A: I really do hope we make more strides in VR and help with adoption rates because I am totally into playing games in VR. There is nothing as engrossing, nothing as engaging, as VR. From my side of development, it is hard for me to think about tech that could make my job easier or help with designing because really it does come down to a type of art form and that isn’t as much tech limited as a personal limit…at least that is my feeling for level design.

C: Speaking of games evolving, what is your take on video games being considered an art form?

A: They are 100% art, in every aspect. Only monetization is void of art, though there are lots of amazing creations that can be inside microtransactions (e.g. – cosmetics). An example of evolution in games and as an art form is the Castlevania series. The first few were very linear, with minor backtracking in the second game, and were an excellent game to show early horror themes in games and how level design at the time was simple BUT because of this, it is able to be easily delivered to the player what they need to be doing, their performance, to overcome the game traversal-wise.

As the series went along we had an amazing evolution of level design with Castlevania SOTN (Symphony of The Night). Metroid had the sprawl and traversal before it, but SOTN delivered on a whole other level. SOTN was able to convey the immense size of Dracula’s castle, and the dangers that you would encounter just based on the themes of each section of the castle. Every Castlevania since then is more of the same to the majority of people but I was and still am very surprised by their simple delivery even though you know this map is going to expand in such a way that you will be surprised each time you wrap around or find another way to get from point A to B.

As for my favorite games as far as art goes, I always think about Jet Set Radio Future. Where it is 100% a game all about an over-the-top example of Shinjuku, Tokyo, and the culture that is perfectly represented in the artwork of the characters and the models of the buildings, cars, and objects in the game’s world. This over-the-top representation also extends to the level design and how you can traverse it in the most unrealistically fun ways possible.

C: Is there something that’s mostly known amongst developers such as yourself that you wish the gaming community could know or be understanding of? If so, what is it?

A: We hear and see everything people say, from the worst to the best. My simple recommendation is to throw out the praise, it does help a lot since the majority of the industry is crunching when it comes time to ship a game. Also, stay critical, but truly critical and not pejorative, because it just makes you look like an ass.

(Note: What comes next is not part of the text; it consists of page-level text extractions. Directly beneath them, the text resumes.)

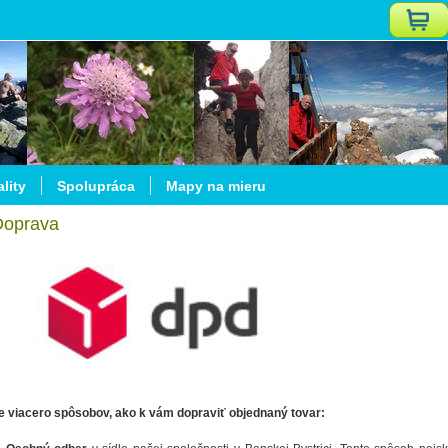
lity
Spolupráca
Mapy na mieru
Doprava
e viacero spôsobov, ako k vám dopraviť objednaný tovar: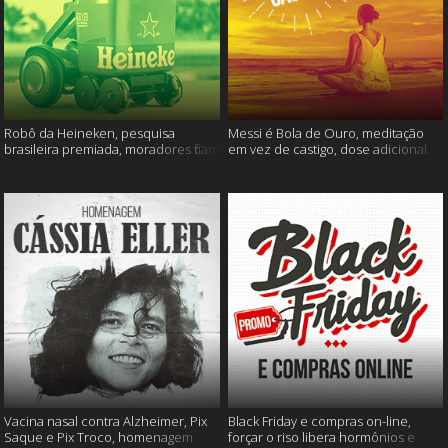
Robô da Heineken, pesquisa
Messi é Bola de Ouro, meditação
brasileira premiada, moradores ficam
em vez de castigo, dose adicional
sem água e muito mais
de vacina, e mais
Vacina nasal contra Alzheimer, Pix
Black Friday e compras on-line,
Saque e Pix Troco, homenagem
forçar o riso libera hormônios e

C: What’s your dream game to work on and how would you make it stand out if you could?

A: Castlevania; I adore the castle design and layout of Symphony of the Night, and the GBA and DS games as well, and I would die just to be able to work on a 2D Castlevania, or to work with Igarashi on Bloodstained 2

C: You’ve done some amazing work on quite a few games that the overall gaming community enjoys greatly, and continues to do so. With that said, what’s next for you Alex?

A: At the start of this year, 2022, I left Ubisoft, and now it is on to other horizons. I’m apprehensive but excited!